» **INSTRUÇÕES**
[a] No texto sobre o tetra, qual técnico dos EUA é citado pela frase "o vencedor tem sempre razão"?
[b] Prossiga com o texto sobre o tetra a partir da última frase apresentada.

» **TRECHO DO TEXTO**

□ □ □ □ □

São Paulo, quarta-feira, 20 de julho de 1994
Texto Anterior | Próximo Texto | Índice

O tetra não deve ser a vitória da burocracia

JOSÉ GERALDO COUTO
DA REPORTAGEM LOCAL

Como disse sabiamente o simpático técnico dos EUA, Boris Milutinovic, "o vencedor tem sempre razão". O Brasil venceu, Parreira foi o técnico; logo, Parreira tem razão, certo?
Mais ou menos. Seria preciso ter uma teimosia do tamanho da de Parreira para dizer que o Brasil ganhou "apesar dele". Não há como negar seus acertos e, acima de tudo, sua paciência. Propôs-se a montar um time coeso, de marcação cerrada, que não dá chance para o adversário, e foi isso o que vimos na Copa: poucas vezes a bola chegou perto do nosso gol.
Mas Parreira não tem razão quando pretende extrair da vitória uma conclusão universal, taxativa e peremptória, contra a criatividade no futebol.

□ □ □ □ □

[Entradas de dados salvas]
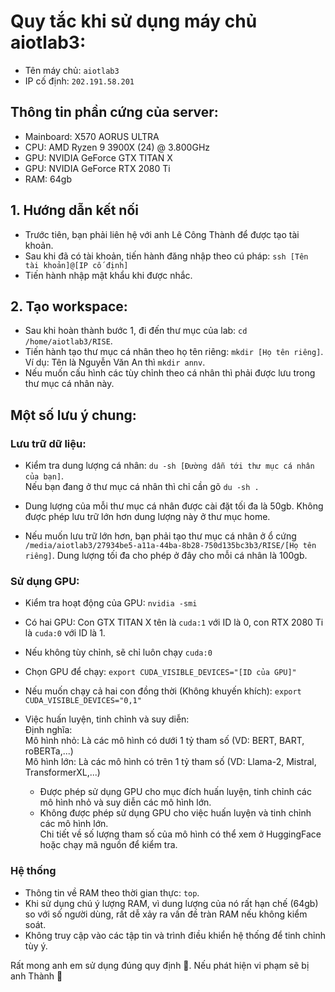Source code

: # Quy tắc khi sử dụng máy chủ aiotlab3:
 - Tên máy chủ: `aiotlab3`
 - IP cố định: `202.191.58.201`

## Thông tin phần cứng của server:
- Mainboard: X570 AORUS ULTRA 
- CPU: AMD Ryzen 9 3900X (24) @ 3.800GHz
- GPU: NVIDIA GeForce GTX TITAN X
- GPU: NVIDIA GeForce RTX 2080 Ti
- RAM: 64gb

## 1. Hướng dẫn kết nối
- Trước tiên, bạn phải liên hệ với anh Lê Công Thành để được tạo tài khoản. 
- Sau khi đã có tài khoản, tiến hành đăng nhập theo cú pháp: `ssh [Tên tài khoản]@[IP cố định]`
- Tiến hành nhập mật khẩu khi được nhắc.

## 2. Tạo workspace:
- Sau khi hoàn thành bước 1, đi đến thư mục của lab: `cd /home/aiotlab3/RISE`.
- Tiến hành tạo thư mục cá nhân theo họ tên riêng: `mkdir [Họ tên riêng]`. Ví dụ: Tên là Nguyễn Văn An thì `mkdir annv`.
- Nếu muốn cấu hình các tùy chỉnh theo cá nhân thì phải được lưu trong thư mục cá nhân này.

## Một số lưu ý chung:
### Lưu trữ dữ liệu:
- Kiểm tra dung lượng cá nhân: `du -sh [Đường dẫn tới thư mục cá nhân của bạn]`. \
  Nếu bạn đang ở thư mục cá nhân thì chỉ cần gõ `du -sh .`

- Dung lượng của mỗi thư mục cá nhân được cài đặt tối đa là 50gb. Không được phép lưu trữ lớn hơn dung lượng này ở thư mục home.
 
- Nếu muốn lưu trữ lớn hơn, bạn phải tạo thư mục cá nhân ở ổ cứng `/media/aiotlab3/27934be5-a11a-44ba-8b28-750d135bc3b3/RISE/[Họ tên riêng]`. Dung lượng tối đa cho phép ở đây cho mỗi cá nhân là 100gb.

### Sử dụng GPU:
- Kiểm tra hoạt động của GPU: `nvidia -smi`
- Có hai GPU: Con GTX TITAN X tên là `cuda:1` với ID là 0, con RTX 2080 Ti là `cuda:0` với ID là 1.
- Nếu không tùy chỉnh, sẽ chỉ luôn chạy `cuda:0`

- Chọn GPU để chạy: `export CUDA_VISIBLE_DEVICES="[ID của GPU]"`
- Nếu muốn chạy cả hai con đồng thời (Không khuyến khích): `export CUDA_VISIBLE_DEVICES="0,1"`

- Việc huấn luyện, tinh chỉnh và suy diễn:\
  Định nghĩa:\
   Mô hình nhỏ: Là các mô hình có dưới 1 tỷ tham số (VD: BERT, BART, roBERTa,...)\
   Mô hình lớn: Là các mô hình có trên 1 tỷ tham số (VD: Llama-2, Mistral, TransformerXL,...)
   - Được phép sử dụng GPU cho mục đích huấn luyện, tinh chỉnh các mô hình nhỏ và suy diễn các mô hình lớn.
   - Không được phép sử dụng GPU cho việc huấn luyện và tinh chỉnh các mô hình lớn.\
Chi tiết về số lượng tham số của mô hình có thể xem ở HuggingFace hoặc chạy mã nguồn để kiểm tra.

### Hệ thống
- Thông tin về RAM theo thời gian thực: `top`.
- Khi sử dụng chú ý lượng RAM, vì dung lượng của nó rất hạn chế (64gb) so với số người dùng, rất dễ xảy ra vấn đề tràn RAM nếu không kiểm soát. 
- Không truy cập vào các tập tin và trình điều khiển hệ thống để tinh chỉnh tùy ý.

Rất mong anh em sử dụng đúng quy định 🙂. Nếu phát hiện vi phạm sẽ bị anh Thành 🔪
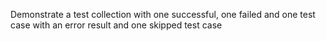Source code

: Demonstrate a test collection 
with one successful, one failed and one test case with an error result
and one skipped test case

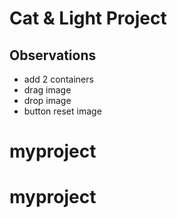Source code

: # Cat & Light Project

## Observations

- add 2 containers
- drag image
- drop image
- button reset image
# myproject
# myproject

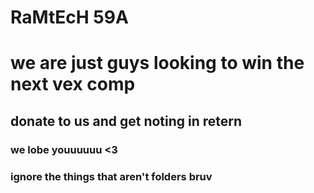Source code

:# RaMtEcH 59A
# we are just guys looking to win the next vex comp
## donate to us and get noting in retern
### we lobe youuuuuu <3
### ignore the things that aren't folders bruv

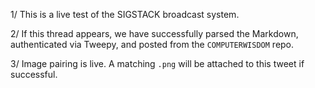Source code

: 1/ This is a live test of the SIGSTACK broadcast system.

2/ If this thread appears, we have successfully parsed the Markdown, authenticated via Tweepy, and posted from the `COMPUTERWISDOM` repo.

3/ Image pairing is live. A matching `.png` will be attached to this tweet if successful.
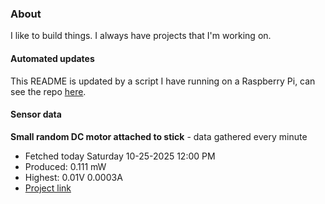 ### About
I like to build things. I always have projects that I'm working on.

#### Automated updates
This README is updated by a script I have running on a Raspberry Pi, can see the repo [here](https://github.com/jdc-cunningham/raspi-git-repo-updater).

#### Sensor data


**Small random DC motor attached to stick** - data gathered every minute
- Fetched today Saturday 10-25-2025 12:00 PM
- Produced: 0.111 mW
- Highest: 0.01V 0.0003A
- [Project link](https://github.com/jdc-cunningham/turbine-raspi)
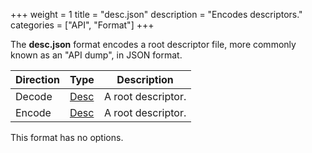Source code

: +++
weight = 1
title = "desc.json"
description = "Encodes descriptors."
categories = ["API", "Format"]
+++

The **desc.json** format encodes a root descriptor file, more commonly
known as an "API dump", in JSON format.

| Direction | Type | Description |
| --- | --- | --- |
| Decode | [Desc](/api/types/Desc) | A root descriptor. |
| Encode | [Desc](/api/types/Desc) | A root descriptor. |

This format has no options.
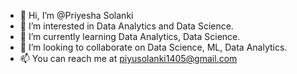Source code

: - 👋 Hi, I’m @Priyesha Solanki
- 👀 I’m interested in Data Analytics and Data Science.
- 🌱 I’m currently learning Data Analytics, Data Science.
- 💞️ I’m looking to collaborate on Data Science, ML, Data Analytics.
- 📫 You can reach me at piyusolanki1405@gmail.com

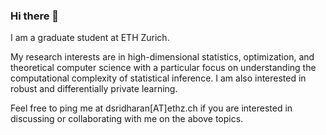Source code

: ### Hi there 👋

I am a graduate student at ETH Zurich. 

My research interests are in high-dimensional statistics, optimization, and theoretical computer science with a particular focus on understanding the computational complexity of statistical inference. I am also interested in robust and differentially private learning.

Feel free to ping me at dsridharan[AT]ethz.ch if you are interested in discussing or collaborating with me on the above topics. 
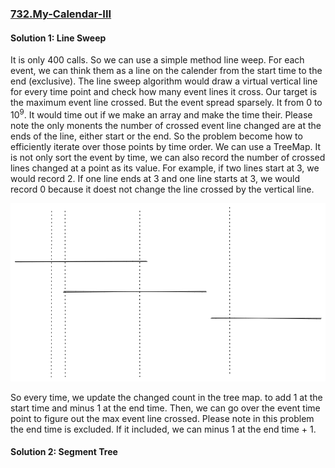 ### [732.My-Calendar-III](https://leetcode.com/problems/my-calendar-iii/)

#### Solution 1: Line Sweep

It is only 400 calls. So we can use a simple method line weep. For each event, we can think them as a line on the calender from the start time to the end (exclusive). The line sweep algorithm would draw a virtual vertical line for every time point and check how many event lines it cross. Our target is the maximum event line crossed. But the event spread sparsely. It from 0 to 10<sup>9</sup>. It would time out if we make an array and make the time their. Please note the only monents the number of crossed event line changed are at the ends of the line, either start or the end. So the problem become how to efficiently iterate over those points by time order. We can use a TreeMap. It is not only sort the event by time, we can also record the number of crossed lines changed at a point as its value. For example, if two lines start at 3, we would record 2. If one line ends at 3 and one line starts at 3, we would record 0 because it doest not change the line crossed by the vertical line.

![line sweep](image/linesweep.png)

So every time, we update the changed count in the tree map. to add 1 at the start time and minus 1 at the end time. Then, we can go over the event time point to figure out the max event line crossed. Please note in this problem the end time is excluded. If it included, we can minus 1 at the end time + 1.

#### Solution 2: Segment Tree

□ □ □ □ □

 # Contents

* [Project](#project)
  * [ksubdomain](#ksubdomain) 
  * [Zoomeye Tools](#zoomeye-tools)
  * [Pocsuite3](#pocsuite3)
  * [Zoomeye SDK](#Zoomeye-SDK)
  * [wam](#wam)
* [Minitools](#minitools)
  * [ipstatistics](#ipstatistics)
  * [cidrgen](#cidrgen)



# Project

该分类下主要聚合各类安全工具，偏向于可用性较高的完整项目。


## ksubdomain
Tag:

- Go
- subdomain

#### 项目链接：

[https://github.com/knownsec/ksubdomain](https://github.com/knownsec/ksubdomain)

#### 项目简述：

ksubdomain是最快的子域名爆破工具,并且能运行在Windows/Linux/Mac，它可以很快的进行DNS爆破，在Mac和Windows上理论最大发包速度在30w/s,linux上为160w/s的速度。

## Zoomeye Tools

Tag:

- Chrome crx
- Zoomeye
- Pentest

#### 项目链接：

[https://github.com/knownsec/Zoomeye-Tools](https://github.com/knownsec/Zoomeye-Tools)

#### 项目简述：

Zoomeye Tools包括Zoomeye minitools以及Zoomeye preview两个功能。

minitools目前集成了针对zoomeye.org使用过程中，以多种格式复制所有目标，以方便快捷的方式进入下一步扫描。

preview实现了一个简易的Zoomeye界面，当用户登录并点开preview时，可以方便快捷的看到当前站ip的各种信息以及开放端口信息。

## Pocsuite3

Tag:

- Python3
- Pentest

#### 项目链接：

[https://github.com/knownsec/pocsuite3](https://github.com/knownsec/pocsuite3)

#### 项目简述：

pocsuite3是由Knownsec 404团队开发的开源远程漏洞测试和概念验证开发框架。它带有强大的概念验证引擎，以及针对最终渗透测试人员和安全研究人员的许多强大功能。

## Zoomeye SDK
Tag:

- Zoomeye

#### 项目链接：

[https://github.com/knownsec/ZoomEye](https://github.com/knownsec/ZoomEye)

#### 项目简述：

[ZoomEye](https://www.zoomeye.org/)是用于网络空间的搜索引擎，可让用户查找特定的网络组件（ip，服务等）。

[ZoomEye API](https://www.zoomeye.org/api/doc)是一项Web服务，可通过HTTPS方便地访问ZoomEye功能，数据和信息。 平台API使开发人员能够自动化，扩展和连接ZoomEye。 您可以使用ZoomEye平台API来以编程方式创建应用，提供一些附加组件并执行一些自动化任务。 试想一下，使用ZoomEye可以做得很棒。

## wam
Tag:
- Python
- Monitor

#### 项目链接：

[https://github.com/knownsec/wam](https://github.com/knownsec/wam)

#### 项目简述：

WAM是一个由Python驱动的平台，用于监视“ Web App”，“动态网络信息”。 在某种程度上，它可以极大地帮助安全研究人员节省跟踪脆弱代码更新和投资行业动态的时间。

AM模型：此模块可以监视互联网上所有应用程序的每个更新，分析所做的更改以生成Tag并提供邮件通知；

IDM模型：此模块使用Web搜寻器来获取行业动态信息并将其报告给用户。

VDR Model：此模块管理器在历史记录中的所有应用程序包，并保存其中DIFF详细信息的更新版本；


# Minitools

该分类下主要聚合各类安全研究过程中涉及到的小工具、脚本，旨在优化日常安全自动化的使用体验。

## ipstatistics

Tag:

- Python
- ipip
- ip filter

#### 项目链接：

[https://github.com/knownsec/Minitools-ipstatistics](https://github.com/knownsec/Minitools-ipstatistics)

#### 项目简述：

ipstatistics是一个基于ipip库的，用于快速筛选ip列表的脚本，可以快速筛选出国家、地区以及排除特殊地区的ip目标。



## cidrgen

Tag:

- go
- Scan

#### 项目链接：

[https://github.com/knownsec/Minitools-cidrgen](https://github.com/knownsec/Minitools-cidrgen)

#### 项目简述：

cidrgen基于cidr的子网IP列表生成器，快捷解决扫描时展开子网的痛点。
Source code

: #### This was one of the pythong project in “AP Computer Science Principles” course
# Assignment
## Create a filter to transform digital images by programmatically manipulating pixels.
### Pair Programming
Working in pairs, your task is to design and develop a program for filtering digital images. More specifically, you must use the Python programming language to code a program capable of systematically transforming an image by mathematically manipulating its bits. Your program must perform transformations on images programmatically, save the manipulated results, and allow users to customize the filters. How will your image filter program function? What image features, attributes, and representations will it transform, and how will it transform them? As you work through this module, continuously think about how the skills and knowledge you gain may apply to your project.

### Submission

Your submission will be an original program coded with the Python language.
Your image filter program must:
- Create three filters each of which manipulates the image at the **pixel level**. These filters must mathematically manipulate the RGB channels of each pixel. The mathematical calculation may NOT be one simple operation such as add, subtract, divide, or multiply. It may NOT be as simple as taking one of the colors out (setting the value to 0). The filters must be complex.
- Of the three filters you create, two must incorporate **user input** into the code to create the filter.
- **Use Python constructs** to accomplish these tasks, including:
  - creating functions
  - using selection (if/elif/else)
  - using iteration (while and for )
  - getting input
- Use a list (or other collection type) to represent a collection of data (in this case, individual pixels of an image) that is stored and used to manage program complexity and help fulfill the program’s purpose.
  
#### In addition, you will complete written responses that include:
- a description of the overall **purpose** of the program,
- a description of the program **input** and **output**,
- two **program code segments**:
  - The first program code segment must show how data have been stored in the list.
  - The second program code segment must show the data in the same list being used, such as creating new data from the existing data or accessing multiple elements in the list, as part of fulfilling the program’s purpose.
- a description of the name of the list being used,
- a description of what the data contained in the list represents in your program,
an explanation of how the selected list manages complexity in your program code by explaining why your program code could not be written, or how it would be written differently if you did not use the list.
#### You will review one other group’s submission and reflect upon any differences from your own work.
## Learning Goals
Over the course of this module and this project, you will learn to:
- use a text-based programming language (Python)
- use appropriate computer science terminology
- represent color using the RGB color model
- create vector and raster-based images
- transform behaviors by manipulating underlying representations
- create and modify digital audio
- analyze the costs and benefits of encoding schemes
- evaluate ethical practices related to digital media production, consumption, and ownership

□ □ □ □ □

» **CONJUNTO DE RESPOSTAS**
[a] Boris Milutinovic.

[b]
"O sonho acabou", declarou, 24 anos depois de John Lennon, com um sorriso sinistro que revela o sentimento de quem jamais gostou de fato de um drible de Garrincha ou de uma bicicleta de Pelé. (Aliás, Romário não teria lugar em seu time se Careca não tivesse, num gesto de rara grandeza, pedido para sair, em 93).
Olhando com atenção os jogos da Copa é possível chegar a uma conclusão oposta à de Parreira. Foi justamente graças à arte de alguns de seus jogadores que equipes como a Bulgária, a Romênia e a Nigéria chegaram muito mais longe do que jamais tinham conseguido.
Num campeonato em que predominaram as defesas fechadas, o que fez a diferença foi a imaginação –ouso dizer, para horror de Parreira, a "magia"– de um punhado de craques: Romário, Baggio, Stoichkov, Hagi, Brolin...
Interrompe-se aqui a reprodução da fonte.